What you are asked to do: Copy out, from the data below, each line in which the word "egyszerre" occurs.

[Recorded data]
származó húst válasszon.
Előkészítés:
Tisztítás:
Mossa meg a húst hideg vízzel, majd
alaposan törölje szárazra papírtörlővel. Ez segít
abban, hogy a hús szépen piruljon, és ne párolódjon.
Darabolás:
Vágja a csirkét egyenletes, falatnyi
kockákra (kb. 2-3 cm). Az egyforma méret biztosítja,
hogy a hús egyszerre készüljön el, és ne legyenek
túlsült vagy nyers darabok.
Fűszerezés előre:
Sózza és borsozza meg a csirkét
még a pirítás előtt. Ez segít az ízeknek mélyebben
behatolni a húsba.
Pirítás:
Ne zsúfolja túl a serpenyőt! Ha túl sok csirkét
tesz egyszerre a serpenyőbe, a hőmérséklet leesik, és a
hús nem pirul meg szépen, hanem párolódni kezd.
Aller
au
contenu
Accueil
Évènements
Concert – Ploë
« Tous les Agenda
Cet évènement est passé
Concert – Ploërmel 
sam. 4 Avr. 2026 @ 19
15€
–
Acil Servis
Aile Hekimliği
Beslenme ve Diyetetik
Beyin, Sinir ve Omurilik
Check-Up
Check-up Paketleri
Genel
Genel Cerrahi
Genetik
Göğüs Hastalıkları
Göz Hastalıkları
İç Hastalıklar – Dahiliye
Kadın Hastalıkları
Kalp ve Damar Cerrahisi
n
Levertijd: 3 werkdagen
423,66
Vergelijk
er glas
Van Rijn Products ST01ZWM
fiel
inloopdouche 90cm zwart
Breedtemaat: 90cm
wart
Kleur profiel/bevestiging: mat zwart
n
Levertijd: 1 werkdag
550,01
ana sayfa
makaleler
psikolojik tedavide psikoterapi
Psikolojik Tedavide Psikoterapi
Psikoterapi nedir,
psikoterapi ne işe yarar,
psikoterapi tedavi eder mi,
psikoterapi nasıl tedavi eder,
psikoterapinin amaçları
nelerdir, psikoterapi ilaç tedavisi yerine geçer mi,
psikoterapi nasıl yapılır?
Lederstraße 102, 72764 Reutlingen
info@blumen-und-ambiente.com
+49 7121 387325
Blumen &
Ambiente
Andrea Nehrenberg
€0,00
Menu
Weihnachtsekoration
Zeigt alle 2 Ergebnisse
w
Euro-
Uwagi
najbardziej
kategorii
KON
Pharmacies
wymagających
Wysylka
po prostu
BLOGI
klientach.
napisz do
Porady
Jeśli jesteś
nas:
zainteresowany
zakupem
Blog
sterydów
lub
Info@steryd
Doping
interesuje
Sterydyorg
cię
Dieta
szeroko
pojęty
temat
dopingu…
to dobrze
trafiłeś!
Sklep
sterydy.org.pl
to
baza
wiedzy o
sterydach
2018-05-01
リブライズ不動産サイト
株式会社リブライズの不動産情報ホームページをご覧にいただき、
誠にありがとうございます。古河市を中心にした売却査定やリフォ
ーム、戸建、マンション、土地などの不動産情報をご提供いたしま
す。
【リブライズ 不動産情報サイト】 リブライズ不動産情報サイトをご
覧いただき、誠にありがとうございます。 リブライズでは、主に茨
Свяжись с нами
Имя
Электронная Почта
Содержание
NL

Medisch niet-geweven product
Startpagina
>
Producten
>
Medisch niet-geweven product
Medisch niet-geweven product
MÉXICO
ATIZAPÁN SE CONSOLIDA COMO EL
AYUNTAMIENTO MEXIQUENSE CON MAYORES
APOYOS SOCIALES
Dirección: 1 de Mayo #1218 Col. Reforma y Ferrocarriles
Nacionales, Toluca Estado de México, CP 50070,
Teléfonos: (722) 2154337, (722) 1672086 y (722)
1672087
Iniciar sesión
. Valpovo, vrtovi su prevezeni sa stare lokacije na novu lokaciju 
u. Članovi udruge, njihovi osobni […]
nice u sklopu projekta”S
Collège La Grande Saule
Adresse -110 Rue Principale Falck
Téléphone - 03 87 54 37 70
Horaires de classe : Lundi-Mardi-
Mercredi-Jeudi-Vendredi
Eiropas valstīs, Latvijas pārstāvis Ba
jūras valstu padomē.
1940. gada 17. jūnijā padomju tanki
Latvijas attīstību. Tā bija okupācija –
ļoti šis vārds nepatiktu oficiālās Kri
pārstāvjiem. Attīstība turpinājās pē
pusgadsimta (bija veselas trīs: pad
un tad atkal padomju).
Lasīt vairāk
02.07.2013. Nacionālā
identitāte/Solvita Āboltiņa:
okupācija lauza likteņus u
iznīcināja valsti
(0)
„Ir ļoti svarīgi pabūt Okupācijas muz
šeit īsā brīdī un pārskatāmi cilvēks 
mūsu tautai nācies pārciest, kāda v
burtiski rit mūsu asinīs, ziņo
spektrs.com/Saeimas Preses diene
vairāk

Final answer:
hogy a hús egyszerre készüljön el, és ne legyenek
tesz egyszerre a serpenyőbe, a hőmérséklet leesik, és a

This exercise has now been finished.